§ **Goal**
Rename "locality" to "place" throughout the records below, copying every other line unchanged and omitting the pictures.

§ **Source records**

<<<<

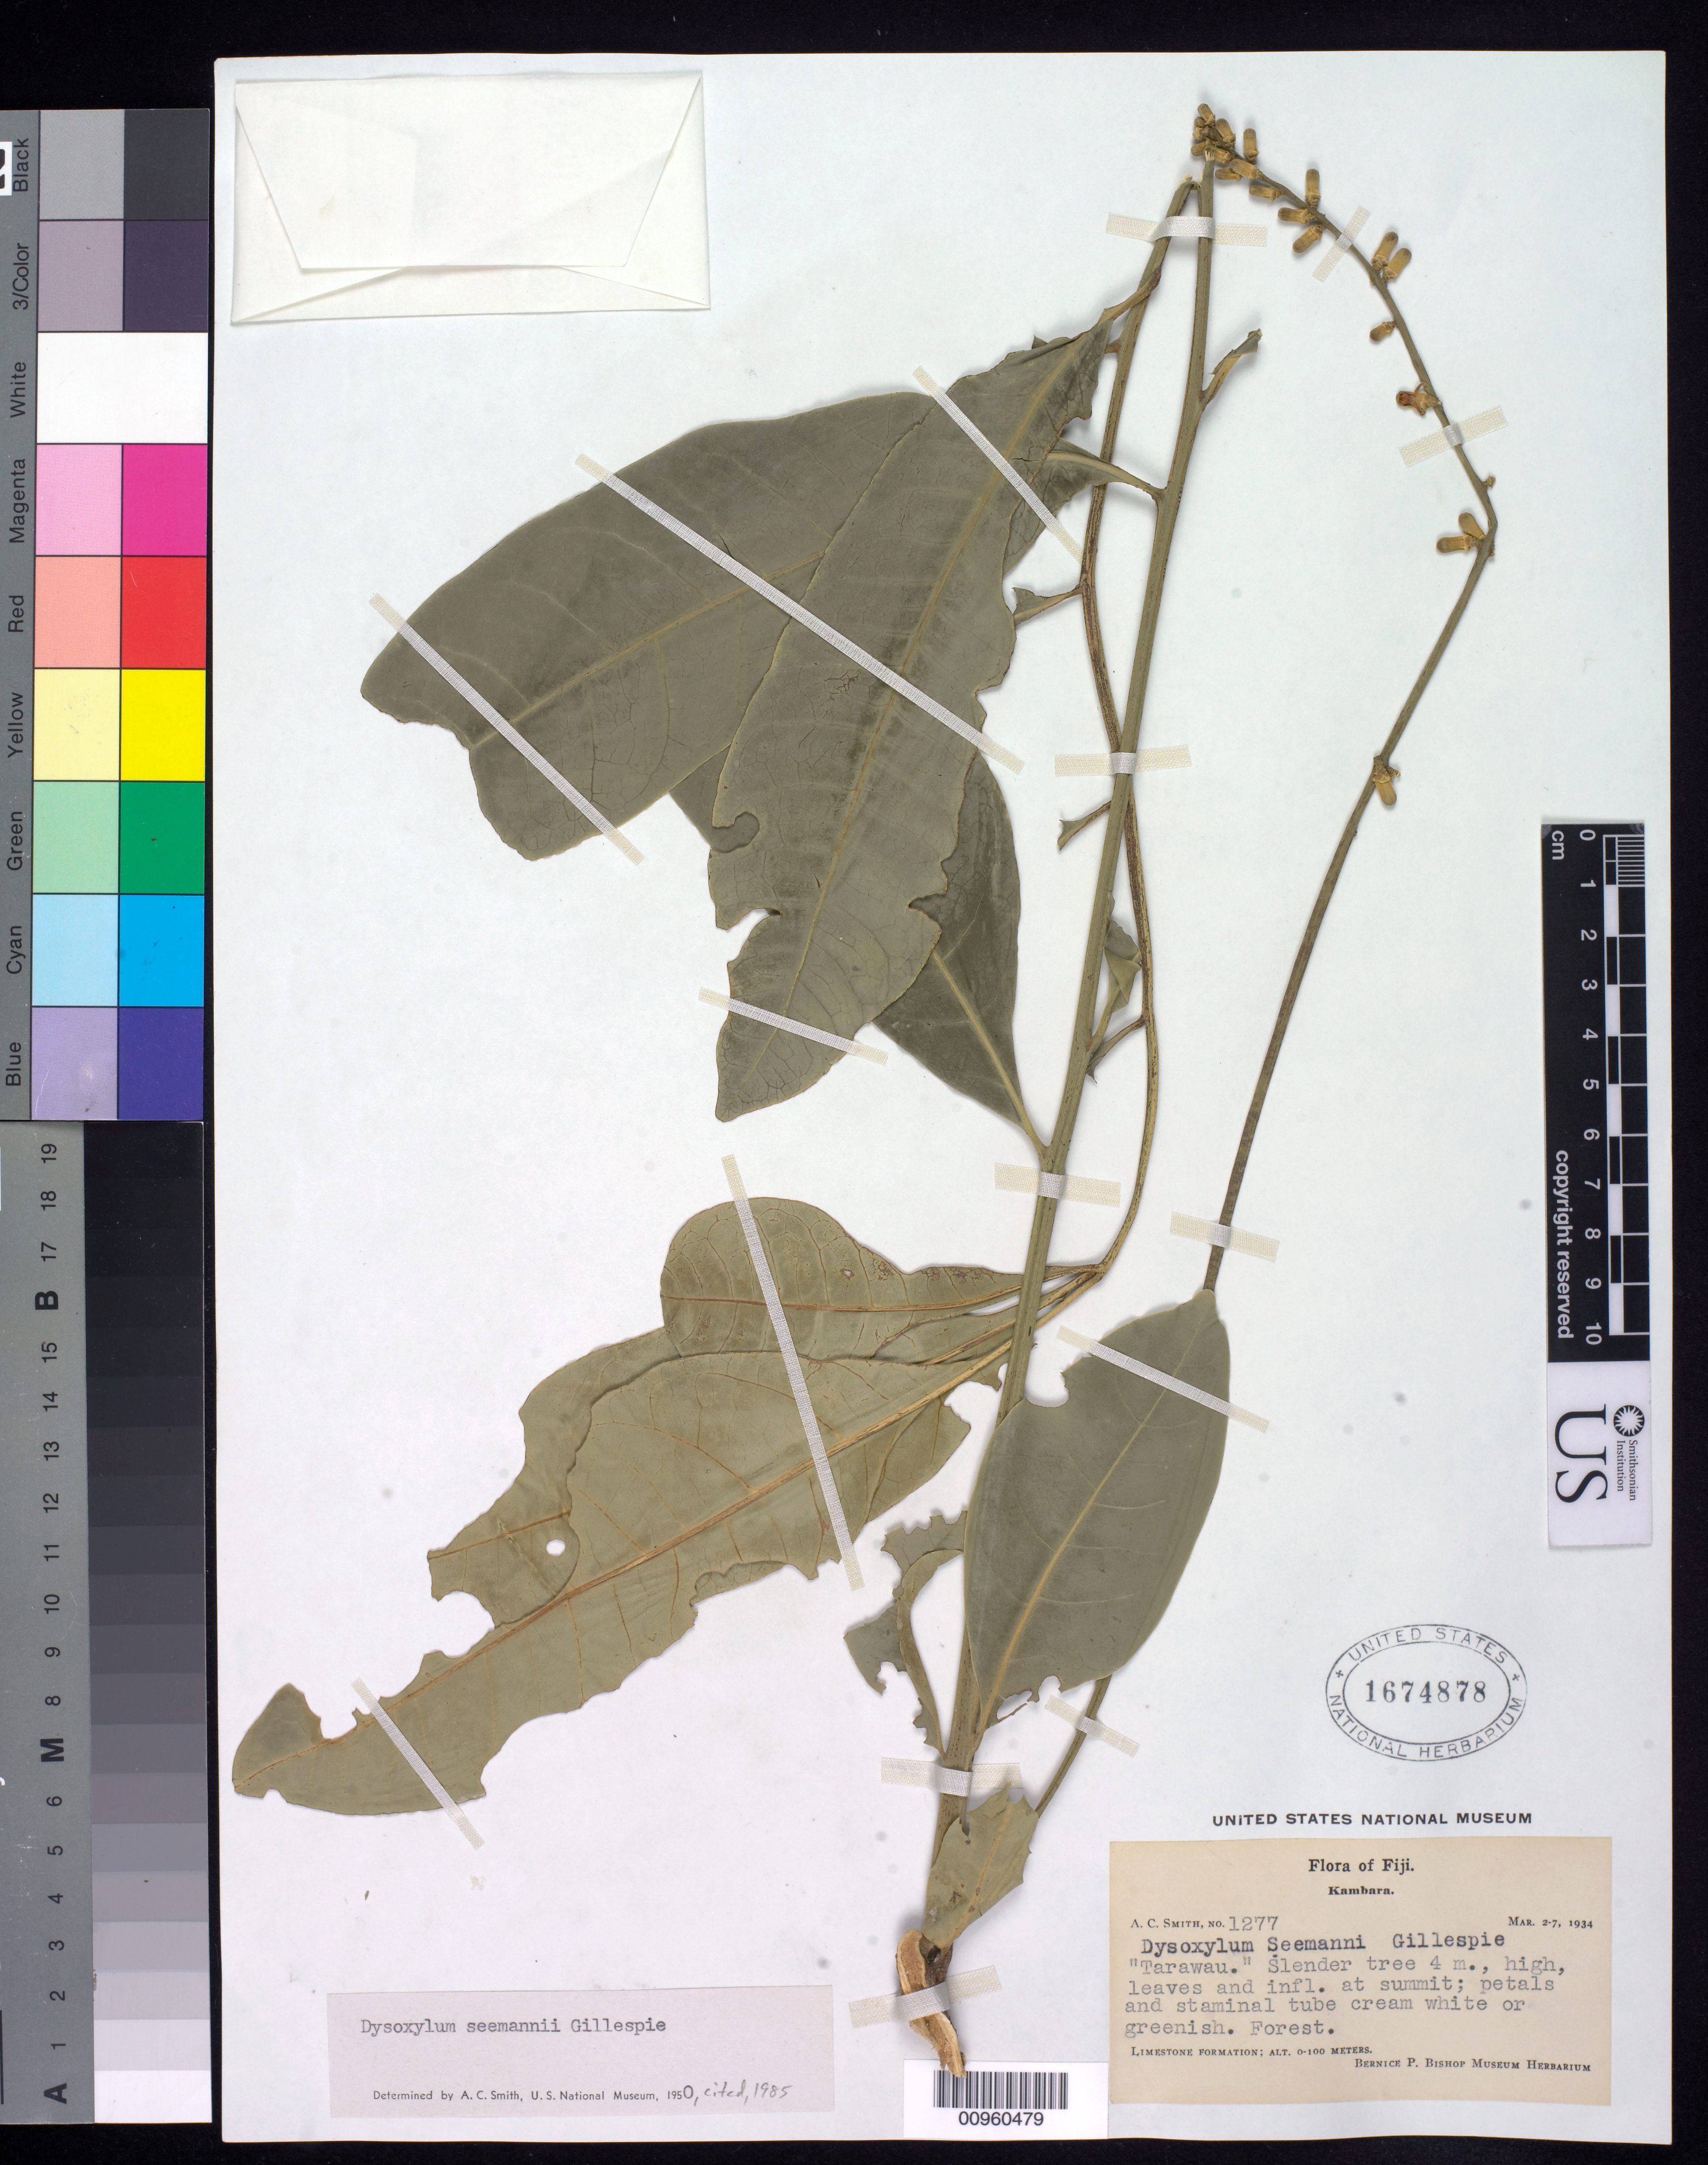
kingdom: Plantae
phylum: Tracheophyta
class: Magnoliopsida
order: Sapindales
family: Meliaceae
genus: Didymocheton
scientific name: Didymocheton multijugus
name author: (Seem.) Harms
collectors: C. A. Smith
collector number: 1277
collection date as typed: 02 Mar 1934 to 07 Mar 1934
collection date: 1934-03-02/1934-03-07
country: Fiji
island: Kabara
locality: Fiji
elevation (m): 0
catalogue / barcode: US 1674878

>>>>

§ **Written reply**
kingdom: Plantae
phylum: Tracheophyta
class: Magnoliopsida
order: Sapindales
family: Meliaceae
genus: Didymocheton
scientific name: Didymocheton multijugus
name author: (Seem.) Harms
collectors: C. A. Smith
collector number: 1277
collection date as typed: 02 Mar 1934 to 07 Mar 1934
collection date: 1934-03-02/1934-03-07
country: Fiji
island: Kabara
place: Fiji
elevation (m): 0
catalogue / barcode: US 1674878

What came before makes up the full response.